Si è svolta questa mattina, nella sede del Cnel, la seduta plenaria della Consulta nazionale delle associazioni e delle organizzazioni. Nell’occasione sono stati presentati i contributi conclusivi elaborati dai tre gruppi di lavoro costituiti a dicembre 2016 con l’obiettivo di approfondire tre temi ritenuti di particolare interesse e rilevanza, oltre che di stretta attualità.

Più nel dettaglio, il primo gruppo ha lavorato sul tema del “diritto alla continuità affettiva dei bambini e delle bambine in affido familiare”, approfondendo le novità introdotte dalla legge 173 del 2015 e raccogliendo le prassi applicate dai Tribunali per i minorenni e le testimonianze delle famiglie che hanno accolto bambini in affido in concomitanza con l’entrata in vigore della normativa.
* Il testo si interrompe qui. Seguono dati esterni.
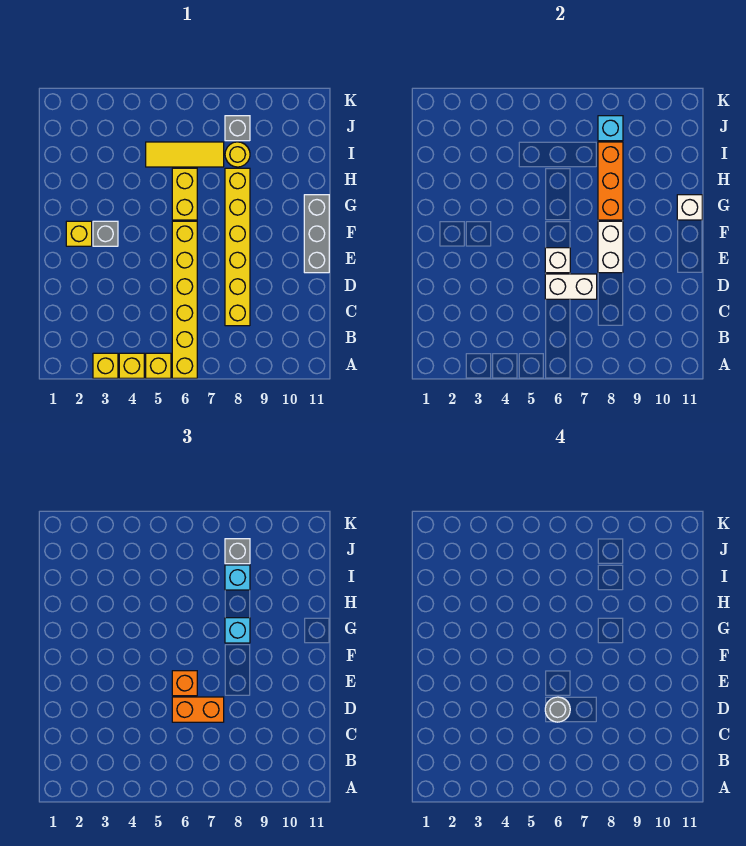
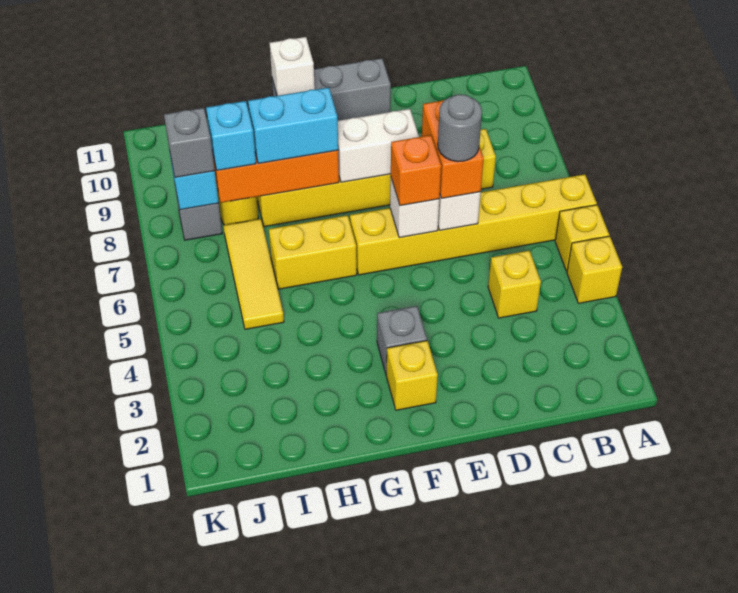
yellow 1x1 brick [93,353,118,378] -> yellow 1x1 brick moved to [488,251,541,318]
cyan 1x1 brick [225,618,250,643] -> cyan 1x2 brick [248,88,338,164]

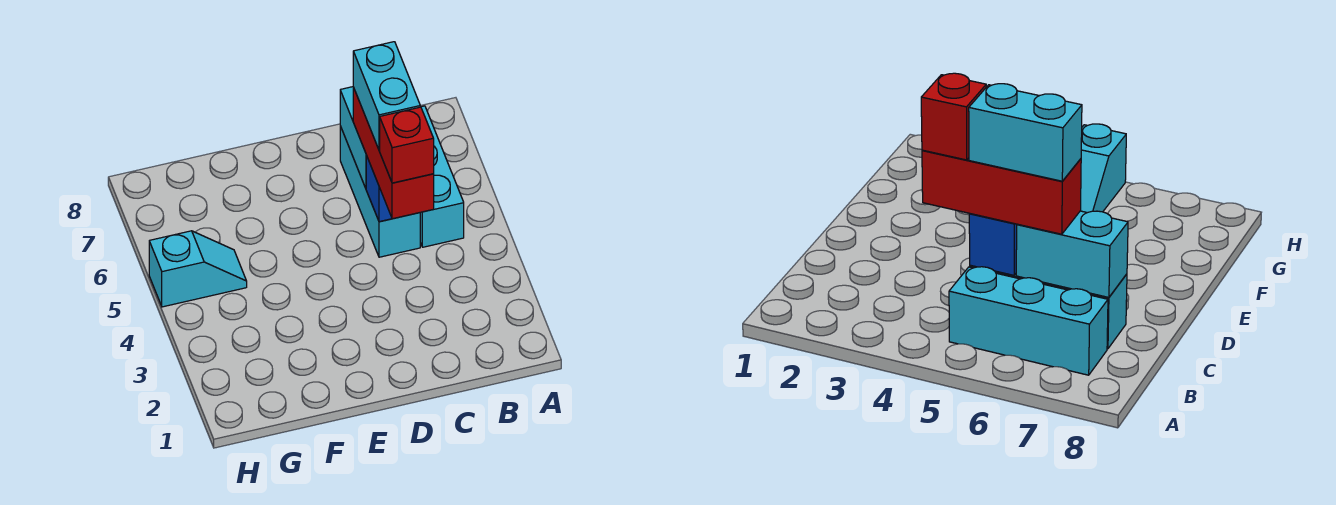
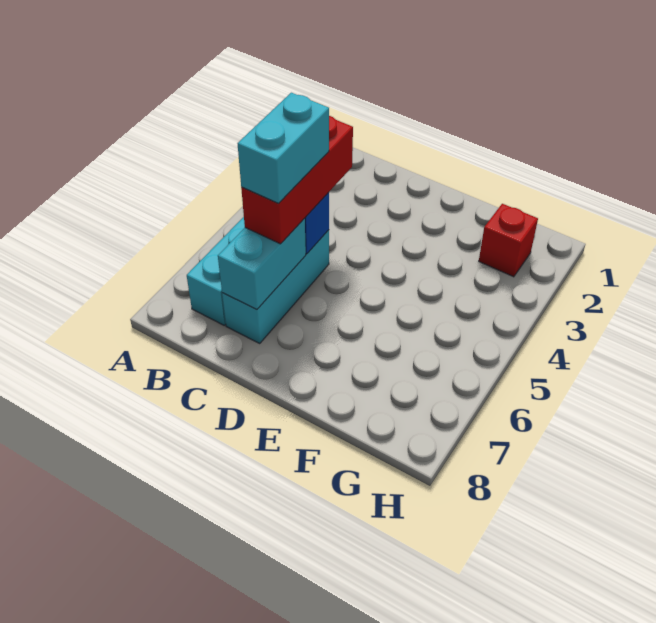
red 1x1 brick [380,107,434,183] -> red 1x1 brick moved to [479,204,538,277]
cyan 1x2 slope [149,231,247,307] -> none

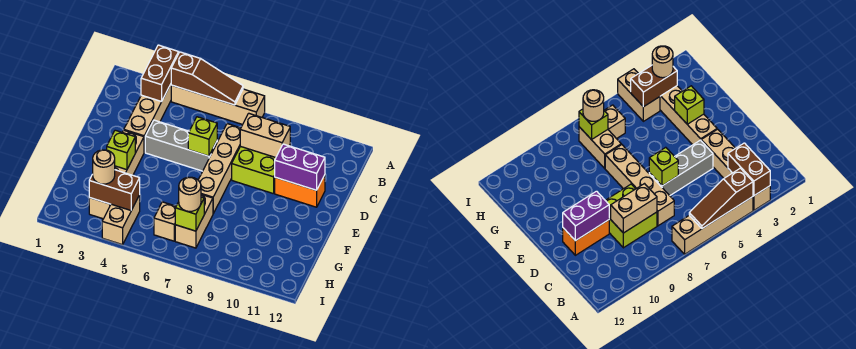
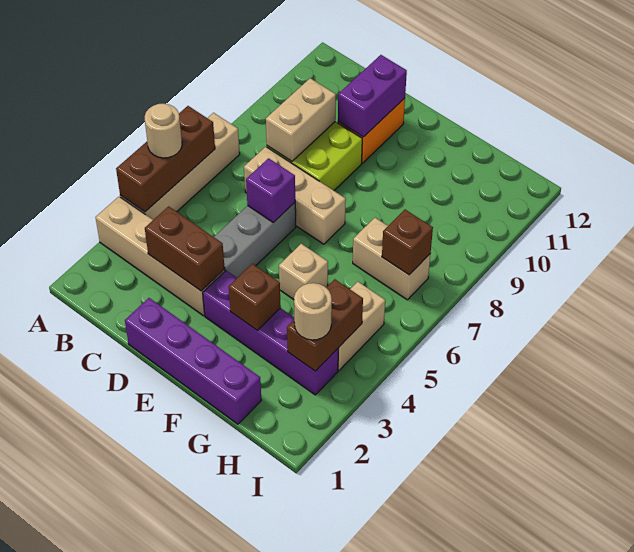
brown 1x2 brick [141,45,179,102] -> brown 1x2 brick moved to [145,206,225,291]
brown 1x3 slope [171,52,243,105] -> brown 1x3 brick [116,106,215,212]
tan 1x4 brick [198,124,241,213] -> tan 1x3 brick [244,147,346,244]
none -> purple 1x4 brick [125,298,261,424]
lime 1x1 brick [188,117,217,156] -> purple 1x1 brick [246,158,295,223]
tan 1x4 brick [89,130,144,219] -> purple 1x4 brick [203,271,338,395]
lime 1x1 brick [107,130,135,170] -> brown 1x1 brick [229,264,281,330]
tan 1x2 brick [102,195,140,245] -> tan 1x2 brick turned to [338,282,385,370]
tan 1x1 brick [154,202,176,241] -> tan 1x1 brick moved to [279,244,328,300]
lime 1x1 brick [175,197,204,231] -> brown 1x1 brick [382,210,433,275]
tan 1x1 round brick [179,177,201,211] -> tan 1x1 round brick moved to [145,104,182,158]

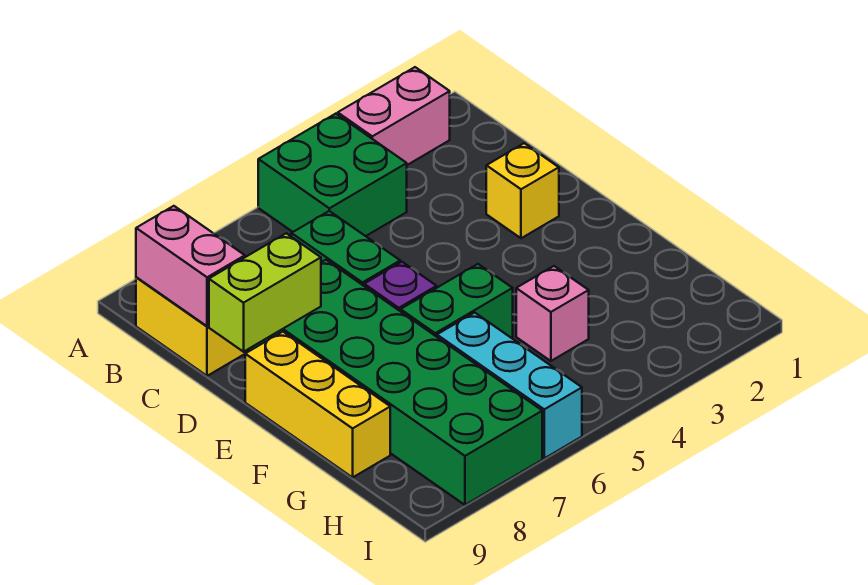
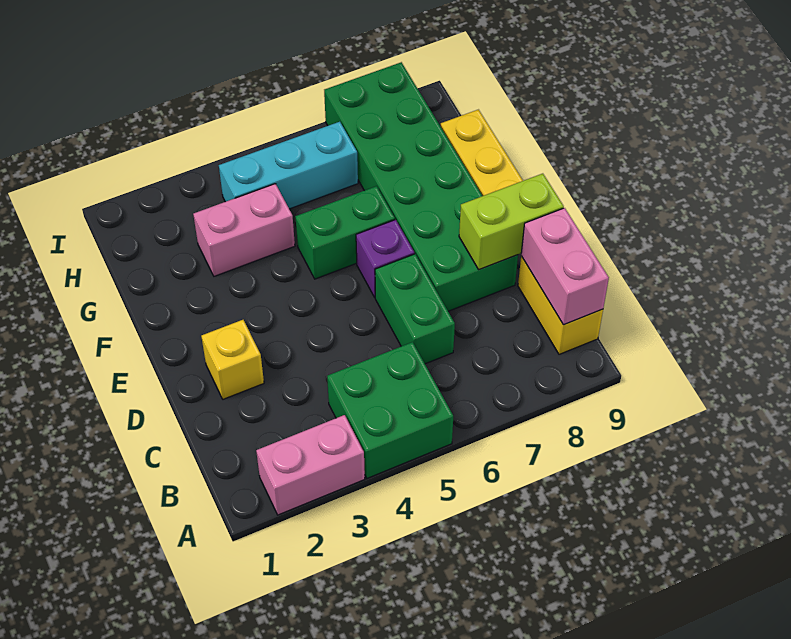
pink 1x1 brick [516,266,589,361] -> pink 1x2 brick [193,184,295,276]
cyan 1x3 brick [437,313,582,458] -> cyan 1x3 brick turned to [219,122,358,209]

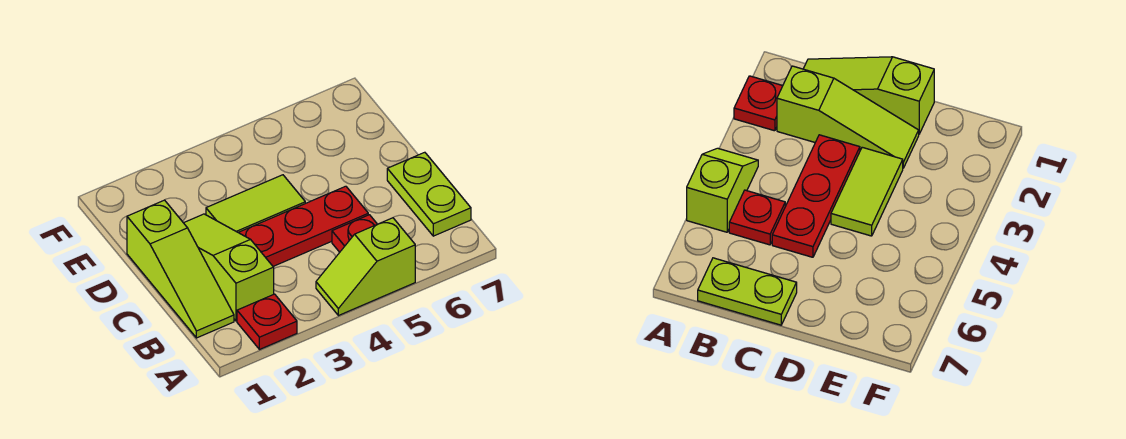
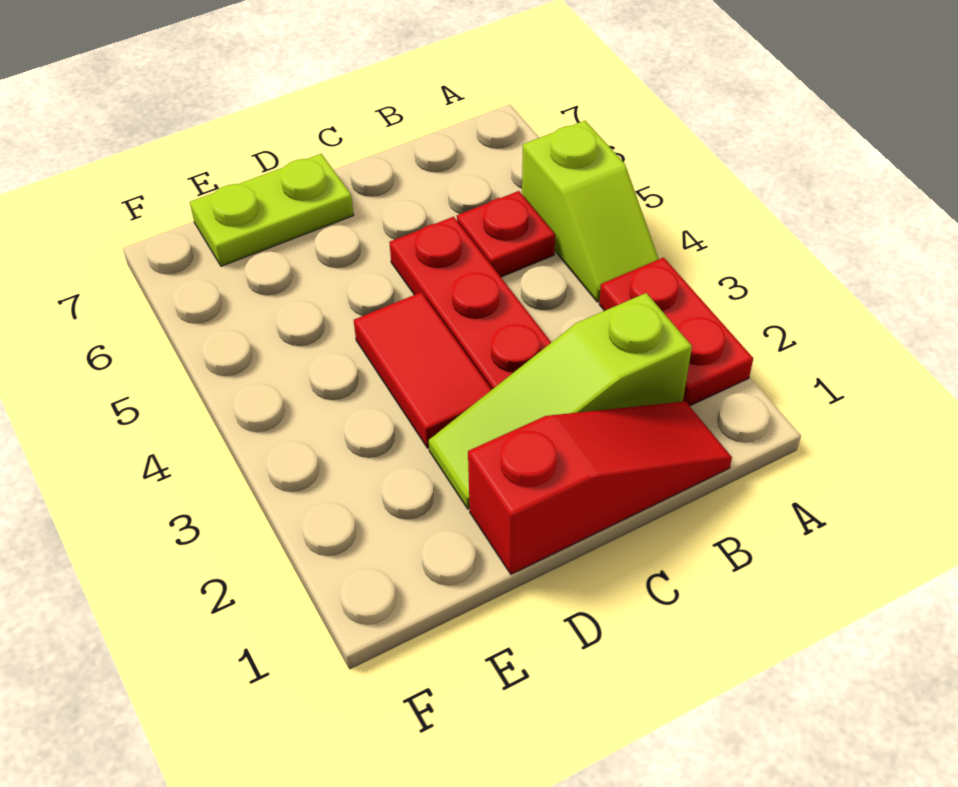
red 1x1 plate [237,294,297,349] -> red 1x2 plate [599,257,753,406]
lime 1x3 slope [127,200,234,338] -> red 1x3 slope [468,401,732,574]
lime 1x2 plate [387,152,471,236] -> lime 1x2 plate moved to [190,154,354,266]
lime 1x2 tile [206,175,305,233] -> red 1x2 tile [354,292,492,448]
Il secondo gruppo ha invece esaminato il tema della “tutela dei minorenni nel mondo della comunicazione”, soffermandosi in particolare sugli aspetti legati alla protezione dei minorenni rispetto all’informazione, al web e alla comunicazione radio-televisiva. Il terzo gruppo, infine, si è interessato alla tematica del “disagio psicopatologico negli adolescenti”, con l’obiettivo di identificare la condizione delle persone di minore età con disagio psichico o disturbo psichiatrico e di individuare le criticità nell’interfaccia tra i vari sistemi coinvolti per giungere a definire le condizioni minime sostenibili per un corretto e adeguato intervento.

“Gli elaborati presentati oggi – commenta la Garante - costituiscono uno strumento utile all’analisi di fenomeni che interessano quotidianamente la vita di bambini e adolescenti e rappresentano, allo stesso tempo, un contributo prezioso per l’espletamento delle funzioni attribuite all’Autorità. La metodologia utilizzata, poi, risulta particolarmente innovativa, soprattutto nel ricorso alle interviste e ai focus group. Molto importante anche il coinvolgimento diretto dei diversi soggetti che, operando sul territorio, sono in grado di intercettare con più facilità esigenze e bisogni e permette di individuare una modalità di ‘operare in rete’ che può costituire premessa importante anche altri percorsi di lavoro da avviare nei prossimi mesi.”